● **PROBLEM TO SOLVE**
Copy every line of the listing below, keeping each character and line break unchanged.

● **INPUT DATA**
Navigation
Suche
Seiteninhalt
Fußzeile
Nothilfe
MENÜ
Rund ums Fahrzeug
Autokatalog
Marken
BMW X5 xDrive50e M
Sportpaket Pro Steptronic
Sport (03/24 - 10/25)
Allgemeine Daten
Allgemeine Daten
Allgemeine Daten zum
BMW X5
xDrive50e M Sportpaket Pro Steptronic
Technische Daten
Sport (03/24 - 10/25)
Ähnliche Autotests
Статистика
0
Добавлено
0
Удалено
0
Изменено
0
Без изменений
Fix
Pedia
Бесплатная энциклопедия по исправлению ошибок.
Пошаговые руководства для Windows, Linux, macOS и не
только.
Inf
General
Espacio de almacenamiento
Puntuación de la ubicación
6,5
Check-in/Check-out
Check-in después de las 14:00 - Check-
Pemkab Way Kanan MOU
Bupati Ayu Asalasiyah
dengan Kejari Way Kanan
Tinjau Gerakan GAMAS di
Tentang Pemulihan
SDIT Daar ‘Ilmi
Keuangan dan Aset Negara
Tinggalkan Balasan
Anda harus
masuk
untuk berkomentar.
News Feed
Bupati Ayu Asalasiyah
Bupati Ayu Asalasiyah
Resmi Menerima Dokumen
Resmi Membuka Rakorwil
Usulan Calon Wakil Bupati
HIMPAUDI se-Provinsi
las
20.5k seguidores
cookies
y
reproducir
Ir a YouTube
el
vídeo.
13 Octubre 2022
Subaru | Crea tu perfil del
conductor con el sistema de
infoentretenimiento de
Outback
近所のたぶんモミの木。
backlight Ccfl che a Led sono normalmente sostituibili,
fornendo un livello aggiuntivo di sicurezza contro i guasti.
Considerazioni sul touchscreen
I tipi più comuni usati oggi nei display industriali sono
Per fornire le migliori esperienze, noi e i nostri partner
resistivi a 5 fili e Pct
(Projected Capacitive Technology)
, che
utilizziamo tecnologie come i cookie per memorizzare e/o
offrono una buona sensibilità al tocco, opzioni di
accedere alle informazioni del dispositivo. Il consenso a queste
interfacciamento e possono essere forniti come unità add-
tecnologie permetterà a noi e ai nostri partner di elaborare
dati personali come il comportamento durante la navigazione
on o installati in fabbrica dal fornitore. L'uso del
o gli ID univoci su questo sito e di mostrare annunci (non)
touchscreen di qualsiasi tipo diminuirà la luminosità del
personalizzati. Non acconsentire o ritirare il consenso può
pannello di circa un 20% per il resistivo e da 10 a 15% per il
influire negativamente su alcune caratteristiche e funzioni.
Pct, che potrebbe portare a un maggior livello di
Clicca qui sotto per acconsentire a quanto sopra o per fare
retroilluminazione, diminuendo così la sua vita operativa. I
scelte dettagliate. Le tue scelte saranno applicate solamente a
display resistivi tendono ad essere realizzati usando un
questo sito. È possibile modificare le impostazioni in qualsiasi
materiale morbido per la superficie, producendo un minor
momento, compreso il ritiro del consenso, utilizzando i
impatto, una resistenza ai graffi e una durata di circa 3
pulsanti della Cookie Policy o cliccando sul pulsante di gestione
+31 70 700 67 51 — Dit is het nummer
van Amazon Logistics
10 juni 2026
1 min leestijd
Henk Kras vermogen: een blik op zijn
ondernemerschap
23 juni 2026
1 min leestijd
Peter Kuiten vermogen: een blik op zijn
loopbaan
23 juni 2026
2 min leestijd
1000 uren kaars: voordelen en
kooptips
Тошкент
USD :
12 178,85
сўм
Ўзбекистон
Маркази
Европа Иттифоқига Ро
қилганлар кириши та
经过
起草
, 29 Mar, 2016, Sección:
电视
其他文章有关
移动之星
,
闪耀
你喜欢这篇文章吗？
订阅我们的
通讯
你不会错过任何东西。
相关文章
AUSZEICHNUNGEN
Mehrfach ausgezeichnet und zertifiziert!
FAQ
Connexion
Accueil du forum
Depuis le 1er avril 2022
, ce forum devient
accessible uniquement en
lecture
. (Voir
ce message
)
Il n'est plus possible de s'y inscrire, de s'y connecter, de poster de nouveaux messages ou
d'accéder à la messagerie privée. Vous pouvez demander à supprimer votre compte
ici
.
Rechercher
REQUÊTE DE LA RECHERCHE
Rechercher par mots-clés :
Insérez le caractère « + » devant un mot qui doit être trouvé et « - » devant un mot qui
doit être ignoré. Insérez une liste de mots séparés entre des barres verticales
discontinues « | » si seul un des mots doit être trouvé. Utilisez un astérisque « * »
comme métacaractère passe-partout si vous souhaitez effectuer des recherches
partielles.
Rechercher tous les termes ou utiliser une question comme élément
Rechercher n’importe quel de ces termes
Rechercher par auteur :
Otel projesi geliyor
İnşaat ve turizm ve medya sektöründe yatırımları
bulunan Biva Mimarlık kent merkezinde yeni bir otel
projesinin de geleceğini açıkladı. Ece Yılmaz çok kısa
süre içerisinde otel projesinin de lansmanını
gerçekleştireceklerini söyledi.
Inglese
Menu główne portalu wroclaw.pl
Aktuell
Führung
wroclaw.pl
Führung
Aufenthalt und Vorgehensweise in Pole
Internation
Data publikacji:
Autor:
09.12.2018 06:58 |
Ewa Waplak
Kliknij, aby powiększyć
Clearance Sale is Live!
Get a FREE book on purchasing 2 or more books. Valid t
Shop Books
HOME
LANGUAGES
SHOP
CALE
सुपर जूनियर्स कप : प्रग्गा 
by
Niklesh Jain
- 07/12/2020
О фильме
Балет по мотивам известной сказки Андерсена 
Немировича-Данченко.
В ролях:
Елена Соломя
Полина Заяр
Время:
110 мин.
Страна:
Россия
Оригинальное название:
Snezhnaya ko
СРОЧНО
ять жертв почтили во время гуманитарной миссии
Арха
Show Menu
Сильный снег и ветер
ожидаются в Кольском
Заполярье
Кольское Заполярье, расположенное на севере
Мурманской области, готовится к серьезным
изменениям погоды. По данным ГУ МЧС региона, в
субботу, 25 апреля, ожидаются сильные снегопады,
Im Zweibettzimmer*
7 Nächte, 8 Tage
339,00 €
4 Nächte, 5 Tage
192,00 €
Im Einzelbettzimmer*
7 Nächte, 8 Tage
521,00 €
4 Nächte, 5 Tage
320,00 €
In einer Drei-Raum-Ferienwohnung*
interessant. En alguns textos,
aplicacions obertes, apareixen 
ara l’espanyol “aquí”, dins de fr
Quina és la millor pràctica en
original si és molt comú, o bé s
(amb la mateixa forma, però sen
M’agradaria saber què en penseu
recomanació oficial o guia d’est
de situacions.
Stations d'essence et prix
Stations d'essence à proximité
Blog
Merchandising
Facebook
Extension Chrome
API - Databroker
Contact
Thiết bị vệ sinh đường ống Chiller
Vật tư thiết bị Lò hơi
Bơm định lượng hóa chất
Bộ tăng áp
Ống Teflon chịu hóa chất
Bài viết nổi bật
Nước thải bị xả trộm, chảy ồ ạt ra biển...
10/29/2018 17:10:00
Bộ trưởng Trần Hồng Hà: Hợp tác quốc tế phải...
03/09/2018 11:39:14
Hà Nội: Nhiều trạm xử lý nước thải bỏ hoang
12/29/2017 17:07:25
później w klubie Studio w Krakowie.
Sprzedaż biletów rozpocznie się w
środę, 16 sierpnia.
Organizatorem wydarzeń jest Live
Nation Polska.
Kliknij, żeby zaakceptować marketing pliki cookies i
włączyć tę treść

● **ANSWER AREA**
Navigation
Suche
Seiteninhalt
Fußzeile
Nothilfe
MENÜ
Rund ums Fahrzeug
Autokatalog
Marken
BMW X5 xDrive50e M
Sportpaket Pro Steptronic
Sport (03/24 - 10/25)
Allgemeine Daten
Allgemeine Daten
Allgemeine Daten zum
BMW X5
xDrive50e M Sportpaket Pro Steptronic
Technische Daten
Sport (03/24 - 10/25)
Ähnliche Autotests
Статистика
0
Добавлено
0
Удалено
0
Изменено
0
Без изменений
Fix
Pedia
Бесплатная энциклопедия по исправлению ошибок.
Пошаговые руководства для Windows, Linux, macOS и не
только.
Inf
General
Espacio de almacenamiento
Puntuación de la ubicación
6,5
Check-in/Check-out
Check-in después de las 14:00 - Check-
Pemkab Way Kanan MOU
Bupati Ayu Asalasiyah
dengan Kejari Way Kanan
Tinjau Gerakan GAMAS di
Tentang Pemulihan
SDIT Daar ‘Ilmi
Keuangan dan Aset Negara
Tinggalkan Balasan
Anda harus
masuk
untuk berkomentar.
News Feed
Bupati Ayu Asalasiyah
Bupati Ayu Asalasiyah
Resmi Menerima Dokumen
Resmi Membuka Rakorwil
Usulan Calon Wakil Bupati
HIMPAUDI se-Provinsi
las
20.5k seguidores
cookies
y
reproducir
Ir a YouTube
el
vídeo.
13 Octubre 2022
Subaru | Crea tu perfil del
conductor con el sistema de
infoentretenimiento de
Outback
近所のたぶんモミの木。
backlight Ccfl che a Led sono normalmente sostituibili,
fornendo un livello aggiuntivo di sicurezza contro i guasti.
Considerazioni sul touchscreen
I tipi più comuni usati oggi nei display industriali sono
Per fornire le migliori esperienze, noi e i nostri partner
resistivi a 5 fili e Pct
(Projected Capacitive Technology)
, che
utilizziamo tecnologie come i cookie per memorizzare e/o
offrono una buona sensibilità al tocco, opzioni di
accedere alle informazioni del dispositivo. Il consenso a queste
interfacciamento e possono essere forniti come unità add-
tecnologie permetterà a noi e ai nostri partner di elaborare
dati personali come il comportamento durante la navigazione
on o installati in fabbrica dal fornitore. L'uso del
o gli ID univoci su questo sito e di mostrare annunci (non)
touchscreen di qualsiasi tipo diminuirà la luminosità del
personalizzati. Non acconsentire o ritirare il consenso può
pannello di circa un 20% per il resistivo e da 10 a 15% per il
influire negativamente su alcune caratteristiche e funzioni.
Pct, che potrebbe portare a un maggior livello di
Clicca qui sotto per acconsentire a quanto sopra o per fare
retroilluminazione, diminuendo così la sua vita operativa. I
scelte dettagliate. Le tue scelte saranno applicate solamente a
display resistivi tendono ad essere realizzati usando un
questo sito. È possibile modificare le impostazioni in qualsiasi
materiale morbido per la superficie, producendo un minor
momento, compreso il ritiro del consenso, utilizzando i
impatto, una resistenza ai graffi e una durata di circa 3
pulsanti della Cookie Policy o cliccando sul pulsante di gestione
+31 70 700 67 51 — Dit is het nummer
van Amazon Logistics
10 juni 2026
1 min leestijd
Henk Kras vermogen: een blik op zijn
ondernemerschap
23 juni 2026
1 min leestijd
Peter Kuiten vermogen: een blik op zijn
loopbaan
23 juni 2026
2 min leestijd
1000 uren kaars: voordelen en
kooptips
Тошкент
USD :
12 178,85
сўм
Ўзбекистон
Маркази
Европа Иттифоқига Ро
қилганлар кириши та
经过
起草
, 29 Mar, 2016, Sección:
电视
其他文章有关
移动之星
,
闪耀
你喜欢这篇文章吗？
订阅我们的
通讯
你不会错过任何东西。
相关文章
AUSZEICHNUNGEN
Mehrfach ausgezeichnet und zertifiziert!
FAQ
Connexion
Accueil du forum
Depuis le 1er avril 2022
, ce forum devient
accessible uniquement en
lecture
. (Voir
ce message
)
Il n'est plus possible de s'y inscrire, de s'y connecter, de poster de nouveaux messages ou
d'accéder à la messagerie privée. Vous pouvez demander à supprimer votre compte
ici
.
Rechercher
REQUÊTE DE LA RECHERCHE
Rechercher par mots-clés :
Insérez le caractère « + » devant un mot qui doit être trouvé et « - » devant un mot qui
doit être ignoré. Insérez une liste de mots séparés entre des barres verticales
discontinues « | » si seul un des mots doit être trouvé. Utilisez un astérisque « * »
comme métacaractère passe-partout si vous souhaitez effectuer des recherches
partielles.
Rechercher tous les termes ou utiliser une question comme élément
Rechercher n’importe quel de ces termes
Rechercher par auteur :
Otel projesi geliyor
İnşaat ve turizm ve medya sektöründe yatırımları
bulunan Biva Mimarlık kent merkezinde yeni bir otel
projesinin de geleceğini açıkladı. Ece Yılmaz çok kısa
süre içerisinde otel projesinin de lansmanını
gerçekleştireceklerini söyledi.
Inglese
Menu główne portalu wroclaw.pl
Aktuell
Führung
wroclaw.pl
Führung
Aufenthalt und Vorgehensweise in Pole
Internation
Data publikacji:
Autor:
09.12.2018 06:58 |
Ewa Waplak
Kliknij, aby powiększyć
Clearance Sale is Live!
Get a FREE book on purchasing 2 or more books. Valid t
Shop Books
HOME
LANGUAGES
SHOP
CALE
सुपर जूनियर्स कप : प्रग्गा 
by
Niklesh Jain
- 07/12/2020
О фильме
Балет по мотивам известной сказки Андерсена 
Немировича-Данченко.
В ролях:
Елена Соломя
Полина Заяр
Время:
110 мин.
Страна:
Россия
Оригинальное название:
Snezhnaya ko
СРОЧНО
ять жертв почтили во время гуманитарной миссии
Арха
Show Menu
Сильный снег и ветер
ожидаются в Кольском
Заполярье
Кольское Заполярье, расположенное на севере
Мурманской области, готовится к серьезным
изменениям погоды. По данным ГУ МЧС региона, в
субботу, 25 апреля, ожидаются сильные снегопады,
Im Zweibettzimmer*
7 Nächte, 8 Tage
339,00 €
4 Nächte, 5 Tage
192,00 €
Im Einzelbettzimmer*
7 Nächte, 8 Tage
521,00 €
4 Nächte, 5 Tage
320,00 €
In einer Drei-Raum-Ferienwohnung*
interessant. En alguns textos,
aplicacions obertes, apareixen 
ara l’espanyol “aquí”, dins de fr
Quina és la millor pràctica en
original si és molt comú, o bé s
(amb la mateixa forma, però sen
M’agradaria saber què en penseu
recomanació oficial o guia d’est
de situacions.
Stations d'essence et prix
Stations d'essence à proximité
Blog
Merchandising
Facebook
Extension Chrome
API - Databroker
Contact
Thiết bị vệ sinh đường ống Chiller
Vật tư thiết bị Lò hơi
Bơm định lượng hóa chất
Bộ tăng áp
Ống Teflon chịu hóa chất
Bài viết nổi bật
Nước thải bị xả trộm, chảy ồ ạt ra biển...
10/29/2018 17:10:00
Bộ trưởng Trần Hồng Hà: Hợp tác quốc tế phải...
03/09/2018 11:39:14
Hà Nội: Nhiều trạm xử lý nước thải bỏ hoang
12/29/2017 17:07:25
później w klubie Studio w Krakowie.
Sprzedaż biletów rozpocznie się w
środę, 16 sierpnia.
Organizatorem wydarzeń jest Live
Nation Polska.
Kliknij, żeby zaakceptować marketing pliki cookies i
włączyć tę treść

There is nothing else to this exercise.